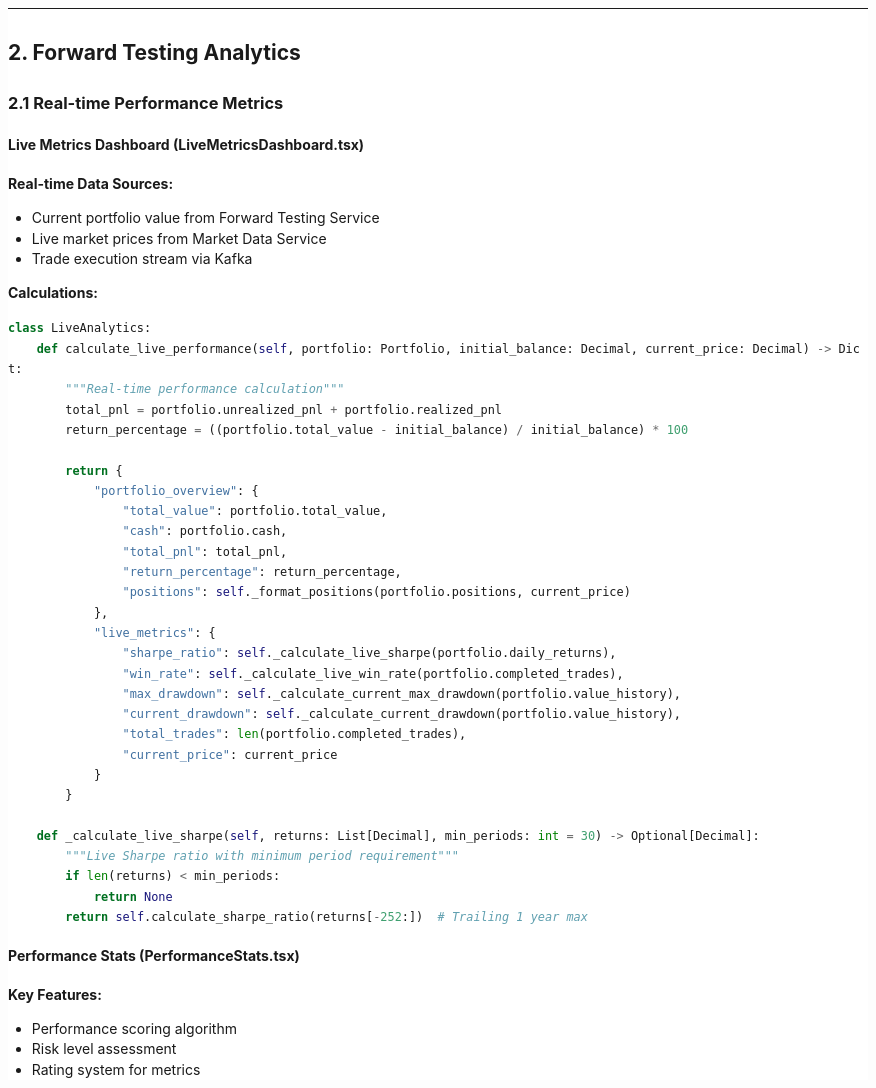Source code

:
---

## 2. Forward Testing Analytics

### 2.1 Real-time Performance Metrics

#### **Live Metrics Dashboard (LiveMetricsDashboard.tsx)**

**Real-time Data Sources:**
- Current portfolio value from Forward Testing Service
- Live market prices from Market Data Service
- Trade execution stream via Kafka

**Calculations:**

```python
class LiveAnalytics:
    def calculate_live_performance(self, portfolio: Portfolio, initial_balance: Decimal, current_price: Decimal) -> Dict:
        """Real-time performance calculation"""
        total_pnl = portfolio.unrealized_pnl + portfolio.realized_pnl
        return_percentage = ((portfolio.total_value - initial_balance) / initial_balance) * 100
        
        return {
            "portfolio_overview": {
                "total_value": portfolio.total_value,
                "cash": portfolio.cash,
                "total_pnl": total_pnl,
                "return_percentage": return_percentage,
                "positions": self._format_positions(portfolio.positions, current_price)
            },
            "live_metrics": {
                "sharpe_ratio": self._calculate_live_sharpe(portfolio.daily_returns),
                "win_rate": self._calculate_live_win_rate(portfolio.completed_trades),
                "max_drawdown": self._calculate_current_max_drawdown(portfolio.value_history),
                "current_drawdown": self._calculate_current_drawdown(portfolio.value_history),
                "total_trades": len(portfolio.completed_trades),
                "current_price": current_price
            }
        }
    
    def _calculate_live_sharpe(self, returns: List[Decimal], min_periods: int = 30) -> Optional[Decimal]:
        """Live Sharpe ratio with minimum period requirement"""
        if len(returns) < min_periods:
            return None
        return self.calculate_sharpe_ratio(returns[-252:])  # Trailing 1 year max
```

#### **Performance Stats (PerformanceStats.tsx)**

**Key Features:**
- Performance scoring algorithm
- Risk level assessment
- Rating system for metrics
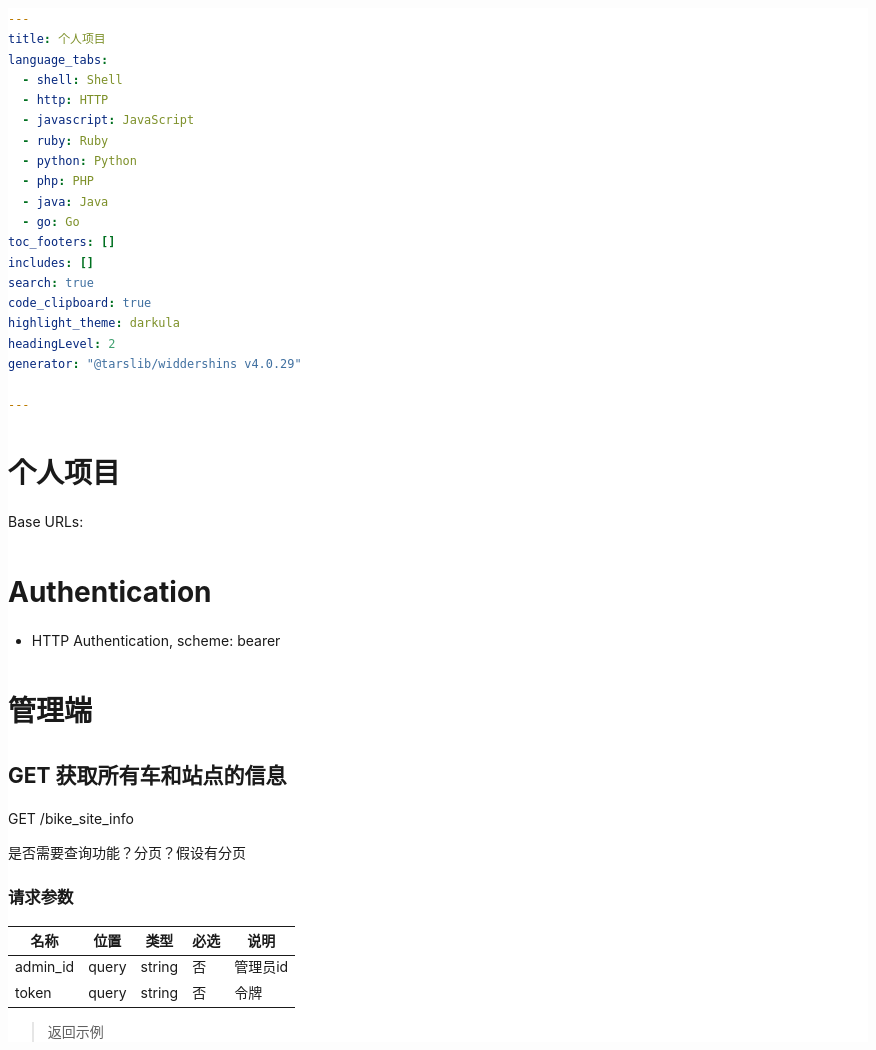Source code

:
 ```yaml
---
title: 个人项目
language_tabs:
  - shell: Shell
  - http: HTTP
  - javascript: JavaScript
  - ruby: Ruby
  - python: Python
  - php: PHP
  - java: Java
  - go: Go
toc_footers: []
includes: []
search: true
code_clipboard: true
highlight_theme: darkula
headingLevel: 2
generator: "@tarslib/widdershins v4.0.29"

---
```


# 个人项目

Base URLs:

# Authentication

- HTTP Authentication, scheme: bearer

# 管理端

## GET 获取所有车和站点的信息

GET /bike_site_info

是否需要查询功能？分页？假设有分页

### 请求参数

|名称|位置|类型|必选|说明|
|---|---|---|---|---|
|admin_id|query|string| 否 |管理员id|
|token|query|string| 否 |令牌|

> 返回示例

* * *

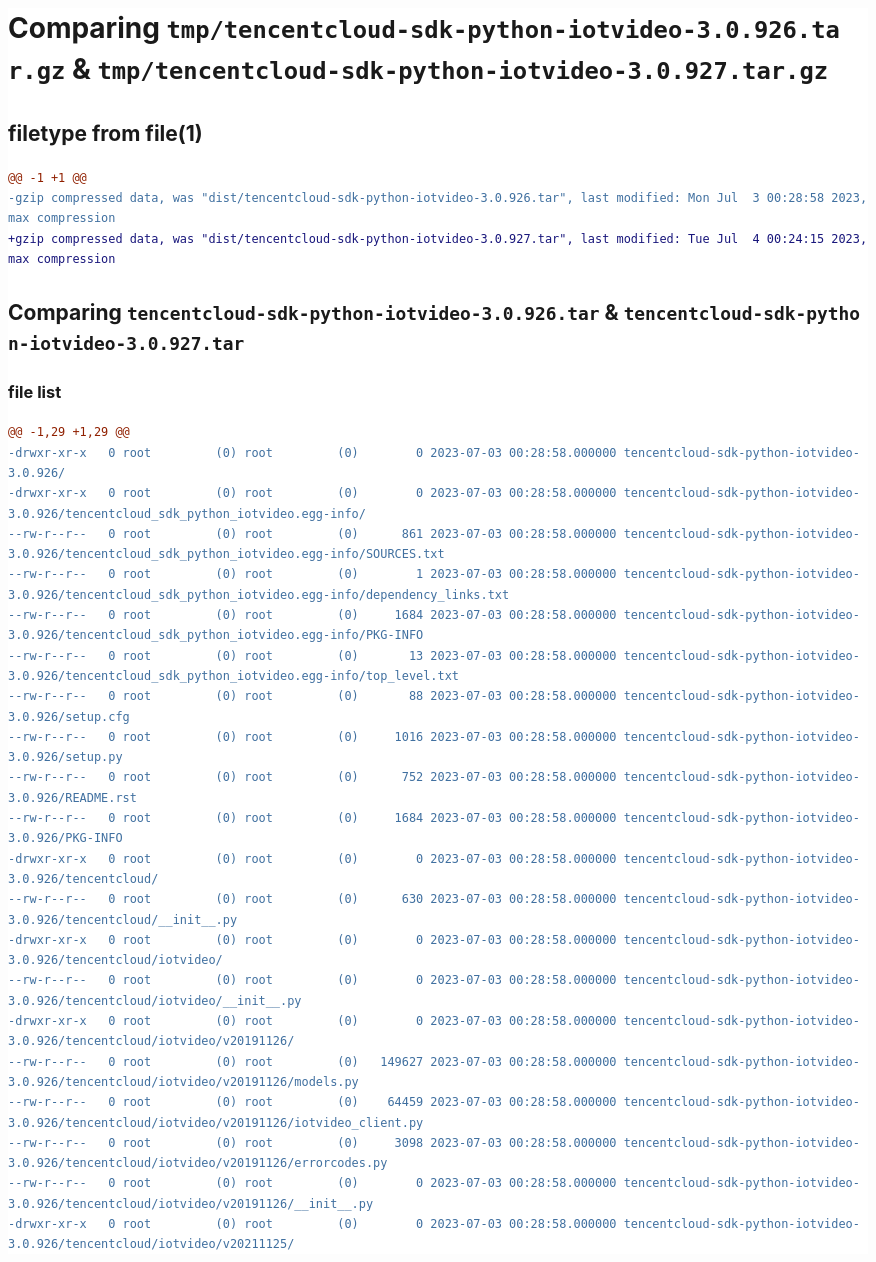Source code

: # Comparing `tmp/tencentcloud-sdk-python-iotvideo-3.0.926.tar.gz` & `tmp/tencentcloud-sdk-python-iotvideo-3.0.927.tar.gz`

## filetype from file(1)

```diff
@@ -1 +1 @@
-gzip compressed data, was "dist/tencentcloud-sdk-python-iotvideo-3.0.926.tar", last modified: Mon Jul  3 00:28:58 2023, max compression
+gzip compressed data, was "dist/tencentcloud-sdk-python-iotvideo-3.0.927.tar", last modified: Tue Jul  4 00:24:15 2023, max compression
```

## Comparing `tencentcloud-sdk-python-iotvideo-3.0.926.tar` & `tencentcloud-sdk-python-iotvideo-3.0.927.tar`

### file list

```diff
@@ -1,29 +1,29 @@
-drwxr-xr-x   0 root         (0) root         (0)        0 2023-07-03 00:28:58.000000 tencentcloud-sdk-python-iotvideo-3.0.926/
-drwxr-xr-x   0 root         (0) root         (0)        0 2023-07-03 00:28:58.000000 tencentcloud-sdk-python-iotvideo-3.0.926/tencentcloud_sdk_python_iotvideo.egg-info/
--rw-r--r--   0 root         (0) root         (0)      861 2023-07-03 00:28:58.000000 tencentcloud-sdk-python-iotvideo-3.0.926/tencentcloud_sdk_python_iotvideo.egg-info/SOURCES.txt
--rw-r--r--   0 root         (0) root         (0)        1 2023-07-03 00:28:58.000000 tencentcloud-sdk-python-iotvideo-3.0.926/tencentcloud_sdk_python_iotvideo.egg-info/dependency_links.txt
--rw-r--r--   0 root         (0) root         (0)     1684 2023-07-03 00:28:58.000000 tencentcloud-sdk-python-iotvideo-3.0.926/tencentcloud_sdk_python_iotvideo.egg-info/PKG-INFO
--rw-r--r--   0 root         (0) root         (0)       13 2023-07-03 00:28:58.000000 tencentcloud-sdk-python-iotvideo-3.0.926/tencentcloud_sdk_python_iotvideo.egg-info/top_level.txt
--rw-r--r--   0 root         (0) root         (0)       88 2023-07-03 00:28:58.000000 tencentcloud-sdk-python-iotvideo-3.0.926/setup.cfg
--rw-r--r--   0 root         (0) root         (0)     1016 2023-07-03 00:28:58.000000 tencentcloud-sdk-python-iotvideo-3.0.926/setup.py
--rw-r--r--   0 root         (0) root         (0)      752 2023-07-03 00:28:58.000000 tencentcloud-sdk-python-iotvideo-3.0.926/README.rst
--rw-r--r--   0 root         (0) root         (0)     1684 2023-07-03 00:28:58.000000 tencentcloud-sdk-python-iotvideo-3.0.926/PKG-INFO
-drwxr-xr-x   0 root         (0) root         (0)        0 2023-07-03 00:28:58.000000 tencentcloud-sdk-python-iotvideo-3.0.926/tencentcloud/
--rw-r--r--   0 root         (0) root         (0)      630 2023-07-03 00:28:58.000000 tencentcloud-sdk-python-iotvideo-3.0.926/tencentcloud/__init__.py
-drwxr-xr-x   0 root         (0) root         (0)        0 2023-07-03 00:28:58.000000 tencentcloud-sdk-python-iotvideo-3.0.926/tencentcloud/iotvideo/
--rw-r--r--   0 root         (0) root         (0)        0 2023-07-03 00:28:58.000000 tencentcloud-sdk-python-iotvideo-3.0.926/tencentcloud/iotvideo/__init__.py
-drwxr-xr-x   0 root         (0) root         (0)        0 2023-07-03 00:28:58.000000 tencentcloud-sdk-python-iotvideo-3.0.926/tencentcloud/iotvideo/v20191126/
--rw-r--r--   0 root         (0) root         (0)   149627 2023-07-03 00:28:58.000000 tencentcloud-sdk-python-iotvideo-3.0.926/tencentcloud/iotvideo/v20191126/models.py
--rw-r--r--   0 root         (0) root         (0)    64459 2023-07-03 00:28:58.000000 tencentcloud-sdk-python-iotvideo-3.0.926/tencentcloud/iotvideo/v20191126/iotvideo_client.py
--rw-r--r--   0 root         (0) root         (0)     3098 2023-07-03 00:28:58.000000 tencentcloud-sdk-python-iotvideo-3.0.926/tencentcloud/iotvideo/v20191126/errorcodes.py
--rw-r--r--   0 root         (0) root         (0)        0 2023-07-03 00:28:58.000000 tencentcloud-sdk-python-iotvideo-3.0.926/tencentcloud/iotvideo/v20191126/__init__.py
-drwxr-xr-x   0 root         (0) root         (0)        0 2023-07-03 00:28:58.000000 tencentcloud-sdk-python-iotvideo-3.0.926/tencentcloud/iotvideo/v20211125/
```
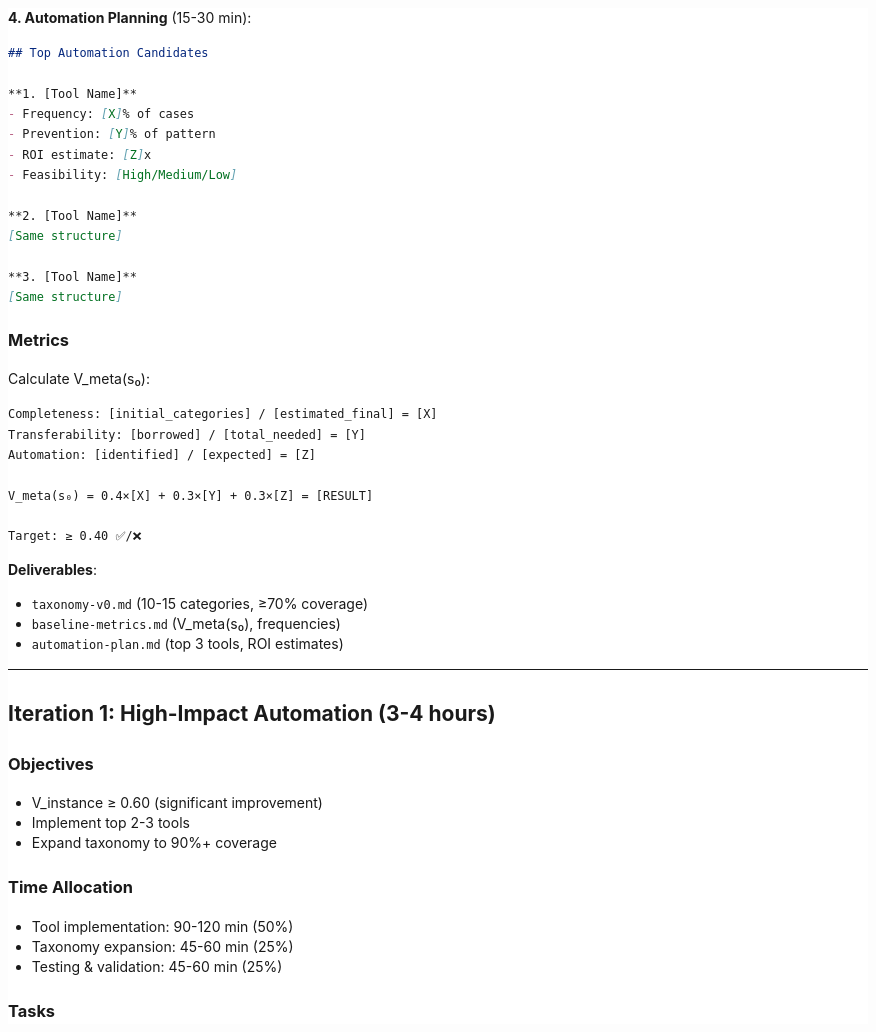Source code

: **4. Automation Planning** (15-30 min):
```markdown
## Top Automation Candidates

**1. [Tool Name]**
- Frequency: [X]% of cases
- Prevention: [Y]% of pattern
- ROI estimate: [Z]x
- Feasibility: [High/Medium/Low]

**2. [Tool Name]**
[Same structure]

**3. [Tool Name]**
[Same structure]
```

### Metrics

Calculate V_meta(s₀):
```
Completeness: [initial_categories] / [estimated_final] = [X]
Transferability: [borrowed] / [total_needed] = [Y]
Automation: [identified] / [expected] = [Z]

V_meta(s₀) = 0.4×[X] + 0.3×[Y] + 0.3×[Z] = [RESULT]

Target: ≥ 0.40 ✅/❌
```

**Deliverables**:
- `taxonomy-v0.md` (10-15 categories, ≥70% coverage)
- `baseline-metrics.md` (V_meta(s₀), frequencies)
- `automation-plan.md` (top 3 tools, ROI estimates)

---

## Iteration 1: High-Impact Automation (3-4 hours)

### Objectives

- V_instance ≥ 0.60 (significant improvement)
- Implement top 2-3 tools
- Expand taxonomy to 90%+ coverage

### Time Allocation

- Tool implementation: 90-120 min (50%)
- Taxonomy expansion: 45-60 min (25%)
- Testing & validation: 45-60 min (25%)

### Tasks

Problem.
Go through the listing above and return each line where the word "setup" occurs.

Solution.
--rw-r--r--   0 root         (0) root         (0)       88 2023-07-03 00:28:58.000000 tencentcloud-sdk-python-iotvideo-3.0.926/setup.cfg
--rw-r--r--   0 root         (0) root         (0)     1016 2023-07-03 00:28:58.000000 tencentcloud-sdk-python-iotvideo-3.0.926/setup.py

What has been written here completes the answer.